Love is at the root of everything – all learning, all parenting, all relationships. Love or the lack of it. And what we see and hear on the screen is part of who we become.

Morgan Neville’s carefully crafted documentary gives us the full scope of the vision Mr. – I cannot call him Fred – Rogers had in starting, then maintaining his show. Most children’s television of the time was like a pie in the face. Somewhat dehumanized slapstick. That might work for kids at some point, but so did just listening, using your imagination, questioning and silence.

I got into television because I hated it.

One memorable exchange shows Rogers facing Senator Pastore in Congressional Hearings regarding funding for PBS, which had been started by LBJ and then was in jeopardy by the Nixon administration.

Instead of reading a prepared statement, he talks directly to Pastore, and in his typical, direct manner, he lowered the tone to exemplify how little it took to show a child that he cared.

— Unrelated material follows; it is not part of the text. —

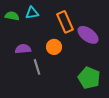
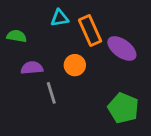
cyan triangle: (32, 13) -> (60, 18), moved
green semicircle: (12, 16) -> (17, 36), moved

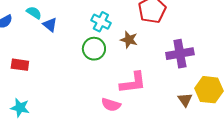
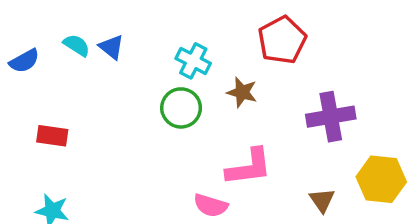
blue triangle: (50, 25) -> (111, 47), moved
brown triangle: (185, 100) -> (322, 200), moved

Rogers, a lifelong Republican, convinced a very skeptical Pastore in 6 minutes and change, giving him “goosebumps” for the first time in the hearings.

It passed.

We get a clear vision of Rogers’ grasp on bringing the larger events into the focus of a child. Racism, assassination and disastrous events were given clarity in a compassionate way.

The greatest thing that we can do is to help somebody know that they’re loved and capable of loving.

Neville has a rich subject and he takes advantage of the access. If anything, one wishes there was even more to the salad days. He spins through to the lost period, when Mr. Rogers decided to see if he could connect with adults the way he had with children. This was less successful, but no less beautiful.

The entire last half of the film is riddled with poignant moments to the extent it is hard to keep control of one’s emotions. The tears that are elicited are as much for joy as anything. It makes one glad to have witnessed this, and long for a chance to go back and take it in once more for the first time.

If you know who Mr. Rogers was, or even if you didn’t, you should watch this film.